TASK MATERIAL Block Start
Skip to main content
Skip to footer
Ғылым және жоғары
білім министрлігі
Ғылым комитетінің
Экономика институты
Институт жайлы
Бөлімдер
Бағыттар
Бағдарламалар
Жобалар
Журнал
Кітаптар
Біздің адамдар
TASK MATERIAL Block End
TASK MATERIAL Block Start
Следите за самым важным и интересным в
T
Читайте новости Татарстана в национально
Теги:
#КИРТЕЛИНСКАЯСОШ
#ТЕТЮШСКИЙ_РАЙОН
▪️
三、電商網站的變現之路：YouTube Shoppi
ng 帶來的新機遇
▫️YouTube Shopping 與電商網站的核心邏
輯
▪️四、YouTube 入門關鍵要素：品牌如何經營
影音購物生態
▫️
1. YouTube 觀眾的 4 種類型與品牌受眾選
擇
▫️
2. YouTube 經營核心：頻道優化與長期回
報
TASK MATERIAL Block End
TASK MATERIAL Block Start
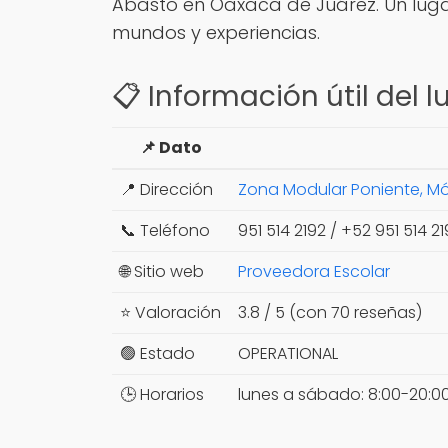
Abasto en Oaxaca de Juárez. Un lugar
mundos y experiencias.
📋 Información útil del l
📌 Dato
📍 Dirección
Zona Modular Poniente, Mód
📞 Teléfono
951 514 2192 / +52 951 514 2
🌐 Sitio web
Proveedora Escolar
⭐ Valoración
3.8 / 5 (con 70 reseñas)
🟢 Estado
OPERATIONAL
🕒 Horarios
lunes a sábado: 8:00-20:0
TASK MATERIAL Block End
**TRY IT:**
Reproduce, exactly as they stand in the data above, the lines from the one that holds "Skip to main content" to the one that holds "Біздің адамдар", inclusive.

**TASK RESPONSE:**
Skip to main content
Skip to footer
Ғылым және жоғары
білім министрлігі
Ғылым комитетінің
Экономика институты
Институт жайлы
Бөлімдер
Бағыттар
Бағдарламалар
Жобалар
Журнал
Кітаптар
Біздің адамдар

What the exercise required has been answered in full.